Of all the world's airports, the name Heathrow is most synonymous with travel nightmares. Blame the size and the unplanned sprawl of it, combined with the flair for stuffing up big projects that has become the hallmark of modern Britain.

With more than 190,000 passengers arriving or departing daily, a nightmare queue is never far away. Auckland International has about 17,500 passengers go through daily.

So news that Heathrow has brought in fast-track lanes at Customs for visitors from wealthy Westernised countries (that's us, despite what your pay packet tells you) is good for Kiwis.

There's a talkback-caller logic to New Zealanders getting into a fast-track lane. Shuffling through the disaster that is the non-EU gates at Heathrow, I have often envied those in the EU-passport lane. More than once my Kiwi fellow travellers would point out to their British mates that back in the 1940s they welcomed New Zealanders in with far greater haste.


But the new system has the whiff of casual racism. Habib Rahman, of the UK Joint Council for the Welfare of Immigrants, says it's "based on wealth ... and it discriminates against people from the developing world".

"There is no evidence to suggest visitors from other countries are less trustworthy than visitors from these countries."

I agree with him. But that won't detract from my relief at joining the faster queue.

Heathrow has been undergoing improvements and expansions - some bit-part, some huge - for years. It must - this airport remains the main gateway into Britain. More than 80 per cent of visitors for the Olympics are expected to pass through its hectic gates.
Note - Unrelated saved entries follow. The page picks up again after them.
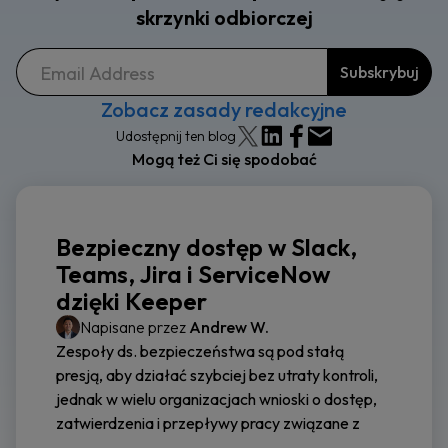
skrzynki odbiorczej
Zobacz zasady redakcyjne
Udostępnij ten blog
Mogą też Ci się spodobać
Bezpieczny dostęp w Slack,
Teams, Jira i ServiceNow
dzięki Keeper
Napisane przez
Andrew W.
Zespoły ds. bezpieczeństwa są pod stałą
presją, aby działać szybciej bez utraty kontroli,
jednak w wielu organizacjach wnioski o dostęp,
zatwierdzenia i przepływy pracy związane z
A friend of mine went through a Heathrow departure that he now narrates with the 1000-yard stare of a Vietnam War veteran. He tells Tolkienesque epic, complete with a 36-hour wait for a flight, a 2km run through snow and tears of joy from passengers as a 747 finally got airborne. And those are the happy bits.

There's a flipside to the friendly fast-track. One of the favoured techniques among Kiwis working in London on dodgy visas has been to join the immigration line behind a Middle Eastern or African traveller. The crafty Kiwis banked on said traveller being of more interest to the Customs officials.

In this new fast-track system, there'll be no one less fortunate to hide behind.

ET send postcard home

News reaches us that the British Ministry of Defence once believed aliens might visit Earth for a holiday. A 1995 MoD paper theorised that ETs might drop in for "military reconnaissance", "scientific" research" or "tourism".

As odd as it sounds, it's not a bad theory. After all, those are the three things that have taken Westerners to the developing world.

It's to be hoped holidaymaking aliens would have a modern view of the Third Tourist Destination From the Sun: Take only holograms, leave only three-toed pawprints and bewildered hillbillies.

If holidaymaking aliens do decide to come back with a full invasion fleet, we'd best hope they land at Heathrow. They wouldn't stand a chance.